Try to keep track of who is the expert on what. That's okay, that's what
they're there for. Try to make sure you know your limits, and whenever you hit
those limits, get the experts involved. Hence leaving alone/bugging. (managers
at my last job got that right almost all the time) If in doubt, you probably
don't know better. That's not to say you shouldn't make decisions, just
genuinely use input from the experts. One of the best ways to do this is to
openly admit that you don't know everything.

\- It should be clear to everyone what it is you do and why you (need to) do
it. If the positive impact your job on the project isn't _felt_ by the people
lower down, they won't respect you.

\- Actions speak louder than words.

\- Meetings without substance should be rare. The occasional "you're doing
great, that is all" probably is appreciated, but at my last job it was way
overdone. (daily to weekly) If you expect only you to be doing the talking, 9
times out of 10 you don't need a meeting. Of course, if people are likely to
be asking questions relevant to everyone, it's acceptable.

\- Don't lie. It builds resentment, no matter how smart it seems at the time.

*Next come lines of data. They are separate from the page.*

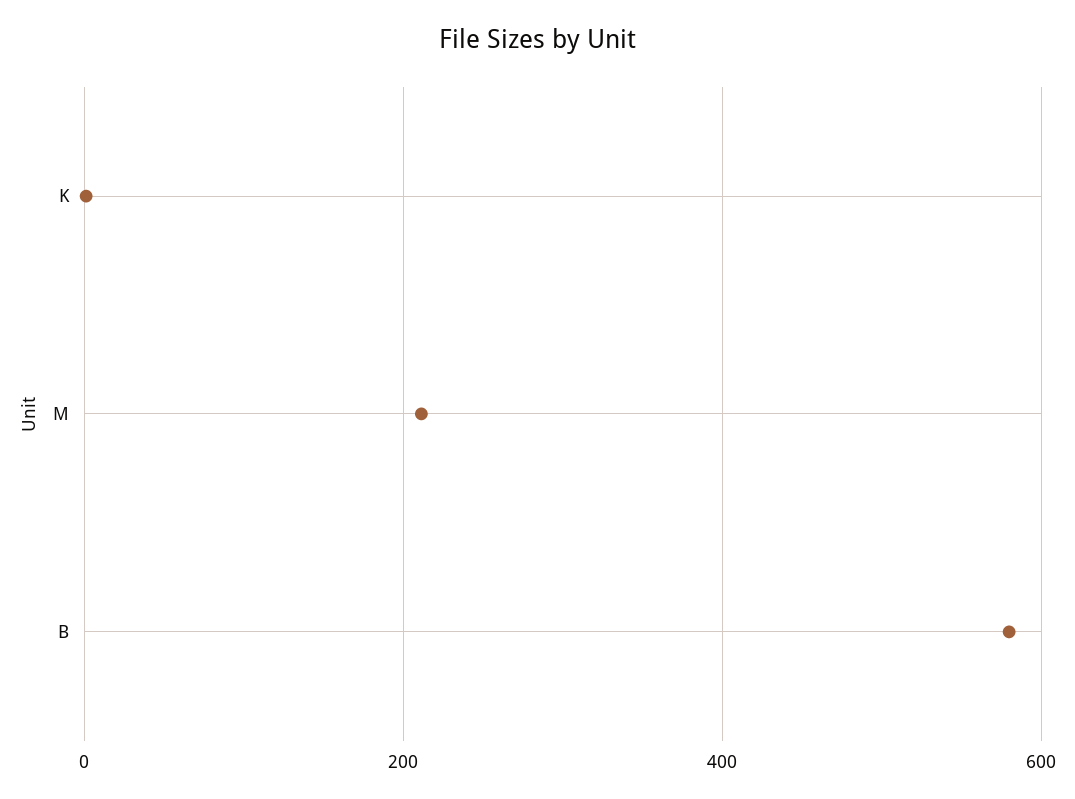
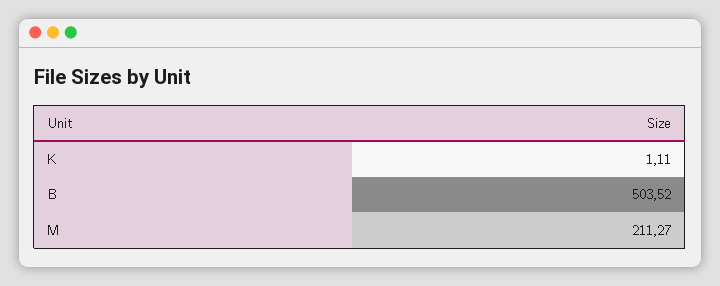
  {
    "K": 1.11,
    "M": 211.27,
-   "B": 580
+   "B": 503.52
  }

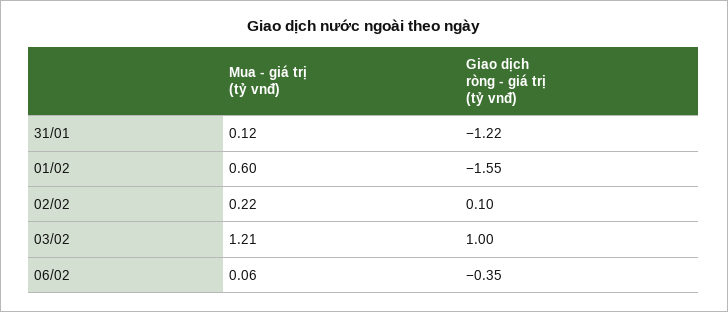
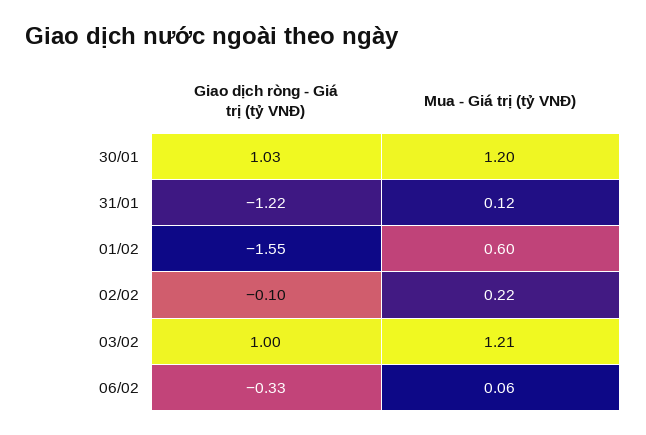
  {
    "Mua - giá trị (tỷ vnđ)": {
      "31/01": 0.12,
      "01/02": 0.6,
      "02/02": 0.22,
      "03/02": 1.21,
-     "06/02": 0.06
+     "06/02": 0.06,
+     "30/01": 1.2
    },
    "Giao dịch ròng - giá trị (tỷ vnđ)": {
      "31/01": -1.22,
      "01/02": -1.55,
-     "02/02": 0.1,
+     "02/02": -0.1,
      "03/02": 1,
-     "06/02": -0.35
+     "06/02": -0.33,
+     "30/01": 1.03
    }
  }

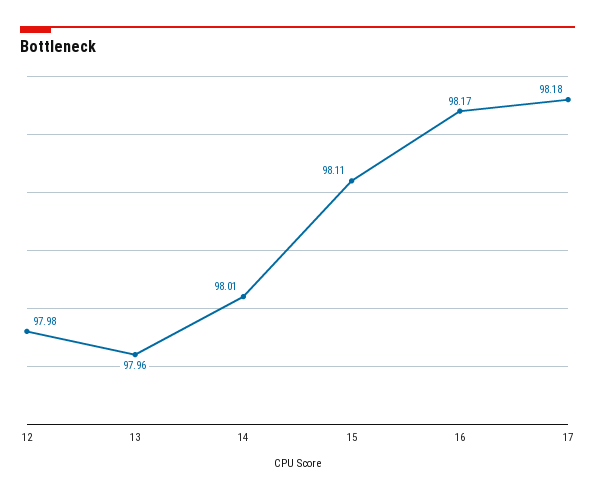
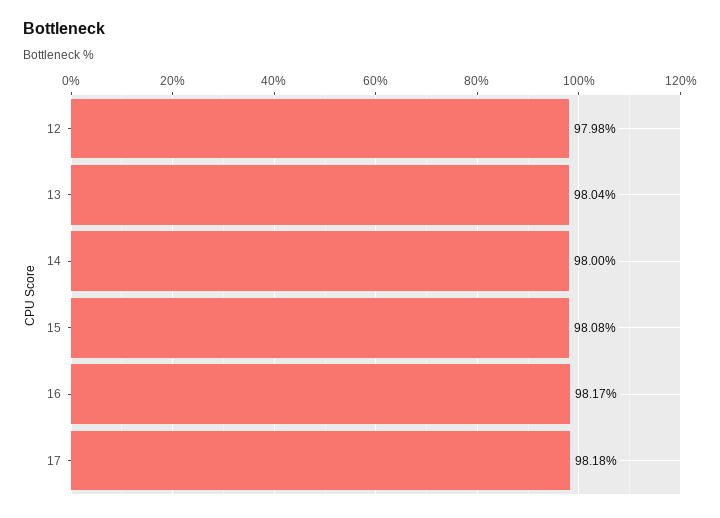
  {
    "12": 97.98,
-   "13": 97.96,
+   "13": 98.04,
-   "14": 98.01,
+   "14": 98,
-   "15": 98.11,
+   "15": 98.08,
    "16": 98.17,
    "17": 98.18
  }

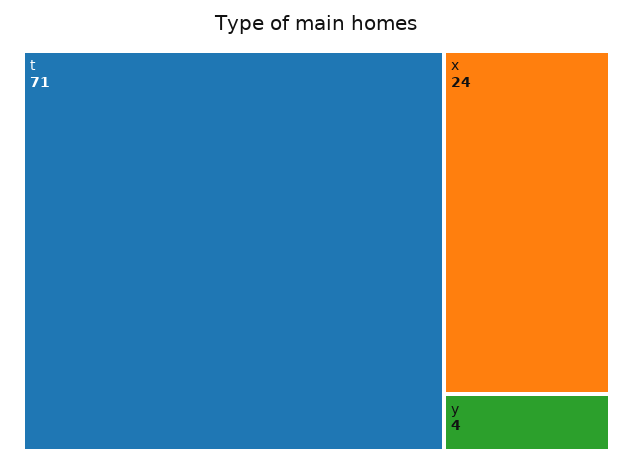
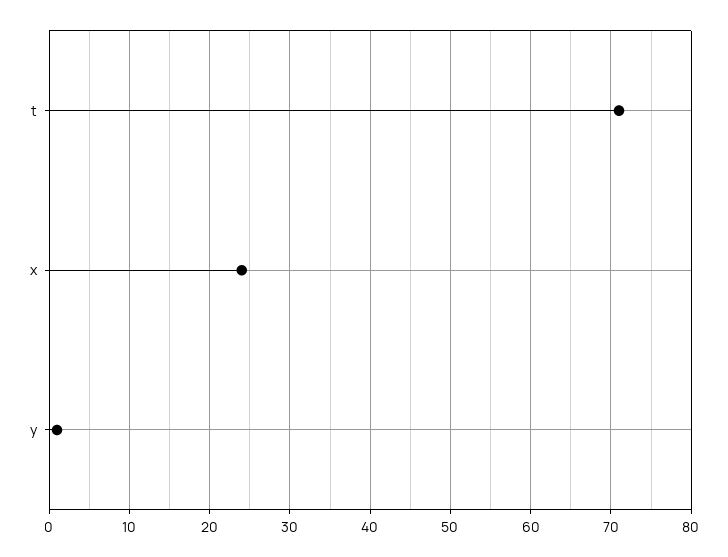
  {
    "t": 71,
    "x": 24,
-   "y": 4
+   "y": 1
  }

\- Unless you're handing out equity, overtime should be the exception rather
than the rule. For some people, longer periods of overtime (1-2 weeks or more)
won't actually get more work done anyway, they'll just get more tired and
unhappy. Some people do get more done. It's a tricky subject, and I can't
offer any great advice despite having been on the receiving end of death march
orders. In my case the reason was constant orders from waay up to keep
changing key parts of the project combined with bad QA handling of the project
early on, causing bugs to accumulate because no time was scheduled for finding
or fixing them.

------
DavidSJ
Other commenters have said it but it bears repeating: the single most
important thing you can do is be honest and straight. Programmers can detect
bullshit, and it's about the worst thing possible for morale.

------
gaius
A PM's job is to manage _the project_. If someone's falling behind, find out
why and do what you can. But don't ever make the mistake of thinking that
because your title is "manager" that you're in charge. Remember that you need
the engineers on-side to fulfill your obligations. Remember that the demand on
engineers is higher than the supply - they can easily justify working on
someone else's "more important" project, then yours slips and slips and you
find yourself trying to explain to your boss but you don't know why. But you
can easily impress engineers by demonstrating that you are on top of all the
details. You've got a plan, you know what needs to be done (and you trust the
engineers for the _how_ ), you know what everyone needs, you've got all the
dependencies figured out, you've chased all the external suppliers, you've
chased the internal stakeholders, there is _nothing_ stopping anyone getting
right to work. In that situation, your engineers will make you look _great_ to
your boss.

------
mattjung
I expect from a project manager to remove all obstacles from programmers.
Programmers should be able to concentrate on producing the right code and not
to answer support requests, report individually about progress to sales
people, write documentation, worry about testbeds, etc. Another important
point: the project manager should make very clear on what needs to be done -
clear specifications, clear communication, clear tasks. Everybody should know
what the others work on and what the progress and difficulties are.